[Saved entries]
#####
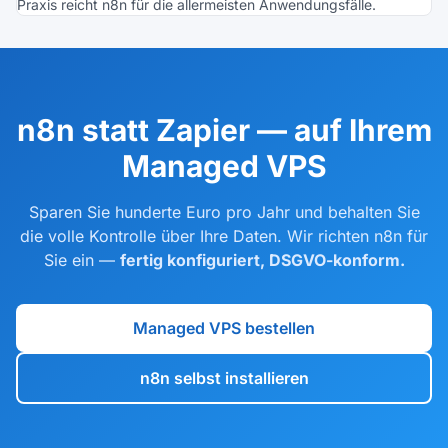
Praxis reicht n8n für die allermeisten Anwendungsfälle.
n8n statt Zapier — auf Ihrem
Managed VPS
Sparen Sie hunderte Euro pro Jahr und behalten Sie
die volle Kontrolle über Ihre Daten. Wir richten n8n für
Sie ein —
fertig konfiguriert, DSGVO-konform.
Managed VPS bestellen
n8n selbst installieren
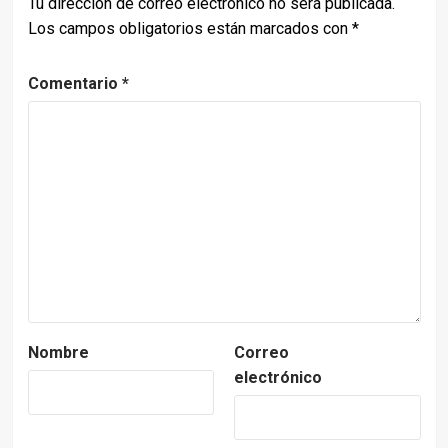
Tu dirección de correo electrónico no será publicada.
Los campos obligatorios están marcados con
*
Comentario
*
Nombre
Correo
electrónico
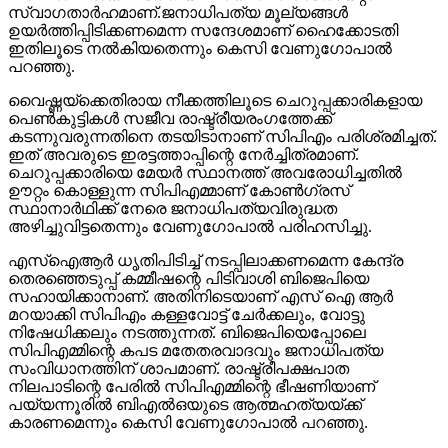
സ്വാഗതാര്‍ഹമാണ്.ജനാധിപത്യ മൂല്യങ്ങള്‍
ഉയര്‍ത്തിപ്പിടിക്കണമെന്ന സന്ദേശമാണ് ഹൈക്കോടതി
ഇതിലൂടെ നല്‍കിയതെന്നും കെസി വേണുഗോപാല്‍
പറഞ്ഞു.
വൈഷ്ണയ്‌ക്കെതിരായ നീക്കത്തിലൂടെ ചെറുപ്പക്കാരികളായ
പെണ്‍കുട്ടികള്‍ സജീവ രാഷ്ട്രീയരംഗത്തേക്ക്
കടന്നുവരുന്നതിനെ തടയിടാനാണ് സിപിഎം പരിശ്രമിച്ചത്.
ഇത് അവരുടെ ഇരട്ടത്താപ്പിന്റെ നേര്‍ച്ചിത്രമാണ്.
ചെറുപ്പക്കാരിയെ മേയര്‍ സ്ഥാനത്ത് അവരോധിച്ചതില്‍
ഊറ്റം കൊള്ളുന്ന സിപിഎമ്മാണ് കോണ്‍ഗ്രസ്
സ്ഥാനാര്‍ഥിക്ക് നേരെ ജനാധിപത്യവിരുദ്ധത
അഴിച്ചുവിട്ടതെന്നും വേണുഗോപാല്‍ പരിഹസിച്ചു.
എസ്‌ഐആര്‍ ധൃതിപിടിച്ച് നടപ്പിലാക്കണമെന്ന കേന്ദ്ര
തെരഞ്ഞെടുപ്പ് കമ്മീഷന്റെ പിടിവാശി ബിജെപിയെ
സഹായിക്കാനാണ്. അതിനിടെയാണ് എസ് ഐ ആര്‍
മറയാക്കി സിപിഎം കള്ളവോട്ട് ചേര്‍ക്കലും, വോട്ടു
നിഷേധിക്കലും നടത്തുന്നത്. ബിജെപിയെപ്പോലെ
സിപിഎമ്മിന്റെ കപട മതേതരവാദവും ജനാധിപത്യ
സംവിധാനത്തിന് ശാപമാണ്. രാഷ്ട്രീപക്ഷപാത
നിലപാടിന്റെ പേരില്‍ സിപിഎമ്മിന്റെ ഭീഷണിയാണ്
പയ്യന്നൂരില്‍ ബിഎല്‍ഒയുടെ ആത്മഹത്യയ്ക്ക്
കാരണമെന്നും കെസി വേണുഗോപാല്‍ പറഞ്ഞു.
#####
» **WHAT TO PRODUCE**
Strip out the pictures and quote the remaining data word for word.

» **SOLUTION BELOW**
Praxis reicht n8n für die allermeisten Anwendungsfälle.
n8n statt Zapier — auf Ihrem
Managed VPS
Sparen Sie hunderte Euro pro Jahr und behalten Sie
die volle Kontrolle über Ihre Daten. Wir richten n8n für
Sie ein —
fertig konfiguriert, DSGVO-konform.
Managed VPS bestellen
n8n selbst installieren
Tu dirección de correo electrónico no será publicada.
Los campos obligatorios están marcados con
*
Comentario
*
Nombre
Correo
electrónico
സ്വാഗതാര്‍ഹമാണ്.ജനാധിപത്യ മൂല്യങ്ങള്‍
ഉയര്‍ത്തിപ്പിടിക്കണമെന്ന സന്ദേശമാണ് ഹൈക്കോടതി
ഇതിലൂടെ നല്‍കിയതെന്നും കെസി വേണുഗോപാല്‍
പറഞ്ഞു.
വൈഷ്ണയ്‌ക്കെതിരായ നീക്കത്തിലൂടെ ചെറുപ്പക്കാരികളായ
പെണ്‍കുട്ടികള്‍ സജീവ രാഷ്ട്രീയരംഗത്തേക്ക്
കടന്നുവരുന്നതിനെ തടയിടാനാണ് സിപിഎം പരിശ്രമിച്ചത്.
ഇത് അവരുടെ ഇരട്ടത്താപ്പിന്റെ നേര്‍ച്ചിത്രമാണ്.
ചെറുപ്പക്കാരിയെ മേയര്‍ സ്ഥാനത്ത് അവരോധിച്ചതില്‍
ഊറ്റം കൊള്ളുന്ന സിപിഎമ്മാണ് കോണ്‍ഗ്രസ്
സ്ഥാനാര്‍ഥിക്ക് നേരെ ജനാധിപത്യവിരുദ്ധത
അഴിച്ചുവിട്ടതെന്നും വേണുഗോപാല്‍ പരിഹസിച്ചു.
എസ്‌ഐആര്‍ ധൃതിപിടിച്ച് നടപ്പിലാക്കണമെന്ന കേന്ദ്ര
തെരഞ്ഞെടുപ്പ് കമ്മീഷന്റെ പിടിവാശി ബിജെപിയെ
സഹായിക്കാനാണ്. അതിനിടെയാണ് എസ് ഐ ആര്‍
മറയാക്കി സിപിഎം കള്ളവോട്ട് ചേര്‍ക്കലും, വോട്ടു
നിഷേധിക്കലും നടത്തുന്നത്. ബിജെപിയെപ്പോലെ
സിപിഎമ്മിന്റെ കപട മതേതരവാദവും ജനാധിപത്യ
സംവിധാനത്തിന് ശാപമാണ്. രാഷ്ട്രീപക്ഷപാത
നിലപാടിന്റെ പേരില്‍ സിപിഎമ്മിന്റെ ഭീഷണിയാണ്
പയ്യന്നൂരില്‍ ബിഎല്‍ഒയുടെ ആത്മഹത്യയ്ക്ക്
കാരണമെന്നും കെസി വേണുഗോപാല്‍ പറഞ്ഞു.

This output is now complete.